Aufgaben ▸
(a) Überarbeite im Wanderbericht den Abschnitt von "Tagesbilanz: 29km, 930hm" bis "Abreise (Dienstag, 23.5.2023)" und setze dabei "Heimreise" an die Stelle von "Abreise".
(b) Setze den Wanderbericht nach seinem letzten Satz fort.

Name: 20230522_184310 Asphaltweg.jpg
Ansichten: 306
Größe: 4,94 MB
ID: 3208460

                                  Dann geht es auf einer wuchtigen alten Eisenbrücke über den Spey und ich bin in Aviemore. Ich laufe durch den Ort, denn mein B&B ist dummerweise ganz auf der anderen Seite. Um 19 Uhr bin ich da. Jetzt sind die Beine doch sehr schwer. Ich bin müde, aber unglaublich glücklich. Duschen, Essen, mit der Familie telefonieren, Sachen sortieren, auf dem Bett liegen, nichts machen.

                                  Tagesbilanz: 29km, 930hm (von denen sich jeder einzelne gelohnt hat)


                                  Abreise (Dienstag, 23.5.2023)

                                  Nach sehr gutem Frühstück (ich habe sogar die Bratwürste genossen) fahre ich mit dem Zug nach Inverness. Dort kaufe ich noch ein paar Mitbringsel (Highland-Honig, Disteltee, IRN-BRU usw.), bummel durch die Stadt und nehme dann den Bus zum Flughafen. Nochmal Mittagessen und dann über Heathrow nach Frankfurt.

                                  Im Flugzeug schließe ich die Augen und denke zurück an die weiten Täler und die majestätischen Berge. Ich gehe noch einmal durch die Heide, spüre den Regen und die Sonne, sehe die grandiose Landschaft vor mir. Ich werde wiederkommen.

Einträge im Datensatz ▸
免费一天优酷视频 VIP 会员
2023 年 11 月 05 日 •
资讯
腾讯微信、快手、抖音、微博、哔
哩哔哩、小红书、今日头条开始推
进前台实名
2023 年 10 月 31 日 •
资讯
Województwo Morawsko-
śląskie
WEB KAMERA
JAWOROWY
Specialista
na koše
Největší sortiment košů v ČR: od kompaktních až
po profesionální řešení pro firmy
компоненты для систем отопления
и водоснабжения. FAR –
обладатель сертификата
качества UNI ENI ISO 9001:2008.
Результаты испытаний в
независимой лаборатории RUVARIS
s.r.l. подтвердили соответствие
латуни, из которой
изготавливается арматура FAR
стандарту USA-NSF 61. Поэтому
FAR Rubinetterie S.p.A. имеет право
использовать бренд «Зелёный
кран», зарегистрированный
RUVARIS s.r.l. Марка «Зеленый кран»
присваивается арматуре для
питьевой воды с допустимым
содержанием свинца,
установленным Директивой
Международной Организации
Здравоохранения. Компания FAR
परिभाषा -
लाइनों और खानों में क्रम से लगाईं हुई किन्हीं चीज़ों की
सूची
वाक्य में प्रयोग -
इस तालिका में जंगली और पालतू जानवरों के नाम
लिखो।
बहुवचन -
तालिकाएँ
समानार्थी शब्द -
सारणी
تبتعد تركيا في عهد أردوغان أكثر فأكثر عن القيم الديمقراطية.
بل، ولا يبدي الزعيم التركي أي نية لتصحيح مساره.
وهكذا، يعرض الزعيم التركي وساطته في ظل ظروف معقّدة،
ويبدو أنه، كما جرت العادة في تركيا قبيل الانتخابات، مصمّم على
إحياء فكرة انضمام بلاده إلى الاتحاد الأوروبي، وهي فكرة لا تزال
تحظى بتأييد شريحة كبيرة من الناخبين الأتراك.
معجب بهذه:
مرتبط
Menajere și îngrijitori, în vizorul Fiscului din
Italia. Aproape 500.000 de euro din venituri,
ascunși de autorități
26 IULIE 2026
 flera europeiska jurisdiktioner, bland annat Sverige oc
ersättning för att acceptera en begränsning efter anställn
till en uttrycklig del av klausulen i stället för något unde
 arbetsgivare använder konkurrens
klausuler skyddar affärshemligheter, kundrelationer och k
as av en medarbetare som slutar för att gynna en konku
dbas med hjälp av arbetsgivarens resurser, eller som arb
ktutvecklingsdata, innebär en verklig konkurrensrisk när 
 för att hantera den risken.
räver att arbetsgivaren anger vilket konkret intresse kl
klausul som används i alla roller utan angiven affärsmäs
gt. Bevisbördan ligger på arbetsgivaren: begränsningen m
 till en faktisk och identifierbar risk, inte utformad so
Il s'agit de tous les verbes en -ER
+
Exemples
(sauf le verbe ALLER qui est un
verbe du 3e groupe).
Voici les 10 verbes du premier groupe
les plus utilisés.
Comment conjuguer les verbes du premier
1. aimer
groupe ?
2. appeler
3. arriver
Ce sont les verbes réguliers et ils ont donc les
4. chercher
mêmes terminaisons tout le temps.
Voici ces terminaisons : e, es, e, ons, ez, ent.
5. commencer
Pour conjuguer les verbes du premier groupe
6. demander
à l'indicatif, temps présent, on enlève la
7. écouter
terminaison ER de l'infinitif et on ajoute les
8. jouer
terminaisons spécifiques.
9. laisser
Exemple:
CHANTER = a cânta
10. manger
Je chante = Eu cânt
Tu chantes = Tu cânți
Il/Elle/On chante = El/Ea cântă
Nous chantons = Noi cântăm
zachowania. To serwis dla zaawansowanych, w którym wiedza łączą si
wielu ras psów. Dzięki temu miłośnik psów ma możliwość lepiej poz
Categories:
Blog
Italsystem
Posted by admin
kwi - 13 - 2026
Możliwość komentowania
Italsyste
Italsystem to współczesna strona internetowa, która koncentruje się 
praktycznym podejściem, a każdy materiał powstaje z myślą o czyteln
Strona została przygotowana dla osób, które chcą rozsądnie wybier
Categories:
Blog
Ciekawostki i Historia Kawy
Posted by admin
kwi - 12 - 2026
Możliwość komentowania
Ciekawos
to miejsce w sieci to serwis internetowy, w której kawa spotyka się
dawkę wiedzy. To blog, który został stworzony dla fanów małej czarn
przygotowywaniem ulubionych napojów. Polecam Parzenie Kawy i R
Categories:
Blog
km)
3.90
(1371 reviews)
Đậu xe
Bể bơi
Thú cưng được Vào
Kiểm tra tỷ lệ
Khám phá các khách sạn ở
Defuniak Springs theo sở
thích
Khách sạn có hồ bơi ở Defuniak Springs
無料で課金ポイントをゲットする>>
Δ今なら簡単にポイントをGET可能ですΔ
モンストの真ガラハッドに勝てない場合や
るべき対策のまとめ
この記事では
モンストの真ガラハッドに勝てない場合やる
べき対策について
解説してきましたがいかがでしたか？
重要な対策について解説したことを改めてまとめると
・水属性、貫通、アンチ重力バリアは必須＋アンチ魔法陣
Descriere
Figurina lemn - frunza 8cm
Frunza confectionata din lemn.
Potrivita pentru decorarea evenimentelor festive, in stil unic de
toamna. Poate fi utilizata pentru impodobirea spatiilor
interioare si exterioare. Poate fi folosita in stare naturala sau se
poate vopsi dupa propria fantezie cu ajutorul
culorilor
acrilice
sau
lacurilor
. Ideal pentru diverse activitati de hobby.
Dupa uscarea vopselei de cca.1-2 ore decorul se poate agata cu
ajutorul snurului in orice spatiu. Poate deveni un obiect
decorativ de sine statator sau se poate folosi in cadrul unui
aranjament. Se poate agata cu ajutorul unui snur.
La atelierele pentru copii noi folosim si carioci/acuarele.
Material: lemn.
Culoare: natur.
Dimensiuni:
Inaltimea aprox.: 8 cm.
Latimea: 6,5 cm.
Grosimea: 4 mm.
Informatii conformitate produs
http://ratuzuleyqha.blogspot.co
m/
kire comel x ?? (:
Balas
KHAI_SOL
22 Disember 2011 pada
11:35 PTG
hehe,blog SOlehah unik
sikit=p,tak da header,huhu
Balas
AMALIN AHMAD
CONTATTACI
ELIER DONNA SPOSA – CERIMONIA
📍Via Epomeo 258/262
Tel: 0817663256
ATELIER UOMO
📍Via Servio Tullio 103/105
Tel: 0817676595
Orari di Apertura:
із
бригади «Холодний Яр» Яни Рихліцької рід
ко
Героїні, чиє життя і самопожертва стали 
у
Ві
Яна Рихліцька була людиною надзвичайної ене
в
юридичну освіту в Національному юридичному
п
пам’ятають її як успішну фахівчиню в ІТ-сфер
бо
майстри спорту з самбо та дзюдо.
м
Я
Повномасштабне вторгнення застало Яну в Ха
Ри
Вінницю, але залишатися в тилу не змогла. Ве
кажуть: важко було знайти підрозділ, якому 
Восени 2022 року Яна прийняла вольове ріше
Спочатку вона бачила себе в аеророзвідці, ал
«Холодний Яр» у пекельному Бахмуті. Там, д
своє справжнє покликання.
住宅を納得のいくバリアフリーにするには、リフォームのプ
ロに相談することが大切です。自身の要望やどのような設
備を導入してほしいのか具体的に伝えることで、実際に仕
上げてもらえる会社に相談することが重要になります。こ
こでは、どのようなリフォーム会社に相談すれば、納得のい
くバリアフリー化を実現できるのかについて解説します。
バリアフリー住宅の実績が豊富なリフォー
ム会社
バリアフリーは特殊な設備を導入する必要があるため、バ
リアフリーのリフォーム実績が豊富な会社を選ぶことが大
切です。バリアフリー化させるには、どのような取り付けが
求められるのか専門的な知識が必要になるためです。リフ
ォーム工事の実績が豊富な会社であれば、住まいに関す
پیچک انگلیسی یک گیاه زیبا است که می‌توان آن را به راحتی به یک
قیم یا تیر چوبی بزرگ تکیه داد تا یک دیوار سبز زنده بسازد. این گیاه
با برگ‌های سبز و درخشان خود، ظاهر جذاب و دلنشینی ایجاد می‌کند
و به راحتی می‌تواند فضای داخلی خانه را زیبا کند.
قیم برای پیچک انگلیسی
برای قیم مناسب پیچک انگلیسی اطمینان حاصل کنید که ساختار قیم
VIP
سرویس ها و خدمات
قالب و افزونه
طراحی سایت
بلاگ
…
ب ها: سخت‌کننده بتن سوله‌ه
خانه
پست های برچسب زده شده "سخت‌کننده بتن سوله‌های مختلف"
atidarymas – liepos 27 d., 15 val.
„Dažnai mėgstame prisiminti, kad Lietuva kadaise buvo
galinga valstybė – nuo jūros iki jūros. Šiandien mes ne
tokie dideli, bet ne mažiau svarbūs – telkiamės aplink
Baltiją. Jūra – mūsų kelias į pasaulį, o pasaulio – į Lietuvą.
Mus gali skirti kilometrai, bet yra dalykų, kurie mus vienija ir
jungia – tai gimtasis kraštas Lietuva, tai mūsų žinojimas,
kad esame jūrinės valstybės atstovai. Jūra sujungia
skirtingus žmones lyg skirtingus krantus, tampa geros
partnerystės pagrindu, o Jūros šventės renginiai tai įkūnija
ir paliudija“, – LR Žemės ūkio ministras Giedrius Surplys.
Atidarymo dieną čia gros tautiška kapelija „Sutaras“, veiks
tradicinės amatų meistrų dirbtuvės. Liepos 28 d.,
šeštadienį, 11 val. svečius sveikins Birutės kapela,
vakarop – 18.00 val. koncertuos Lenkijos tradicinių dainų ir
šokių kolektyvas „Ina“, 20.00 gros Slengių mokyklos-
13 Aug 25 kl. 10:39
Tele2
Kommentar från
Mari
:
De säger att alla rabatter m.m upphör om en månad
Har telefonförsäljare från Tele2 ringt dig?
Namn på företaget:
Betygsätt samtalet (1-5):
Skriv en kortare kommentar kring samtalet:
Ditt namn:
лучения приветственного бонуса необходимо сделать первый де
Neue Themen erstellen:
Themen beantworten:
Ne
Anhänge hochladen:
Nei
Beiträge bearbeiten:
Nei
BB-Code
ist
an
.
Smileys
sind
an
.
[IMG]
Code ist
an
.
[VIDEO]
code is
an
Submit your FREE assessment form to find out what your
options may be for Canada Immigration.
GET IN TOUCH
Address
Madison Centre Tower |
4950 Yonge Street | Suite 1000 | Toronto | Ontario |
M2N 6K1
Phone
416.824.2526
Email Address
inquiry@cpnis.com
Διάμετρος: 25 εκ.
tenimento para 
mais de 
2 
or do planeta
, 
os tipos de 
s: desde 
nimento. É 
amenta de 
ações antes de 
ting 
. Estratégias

Lösungen ▸
(a)
Tagesbilanz: 29km, 930hm (von denen sich jeder einzelne gelohnt hat)


                                  Heimreise (Dienstag, 23.5.2023)

(b)
                                  ENDE

                                  Kommentar


                                  • Hunter9000
                                    Dauerbesucher
                                    • 02.06.2012
                                    • 678
                                    • Privat


                                    #18
                                    Danke für den tollen Bericht und die Erinnerungen!

                                    Kommentar


                                    • NordicFrank
                                      Anfänger im Forum
                                      • 01.11.2021
                                      • 42
                                      • Privat


                                      #19
                                      Hi Goldi, auch von mir ein herzliches Dankeschön. Ich wollte eigentlich auch in diesem Mai für zwei Wochen in die Cairngorms, aber da mein Reisepartner kurz vorher absagte, bin ich doch wie ursprünglich von mir geplant auf die Äußeren Hebrieden und habe den Hebridian Way gemacht (Bericht kommt noch) Die Cairngorms kommen dann nächstes Jahr dran. Was du geschrieben hast hört sich gut an, zumal du nichts von Midges und Extremwetter geschrieben hast, wovon ich bei meinen letzten Schottland-Touren (Cape Wrath Trail, Skye Trail, Hebridean Way) genug hatte. Alles Gute!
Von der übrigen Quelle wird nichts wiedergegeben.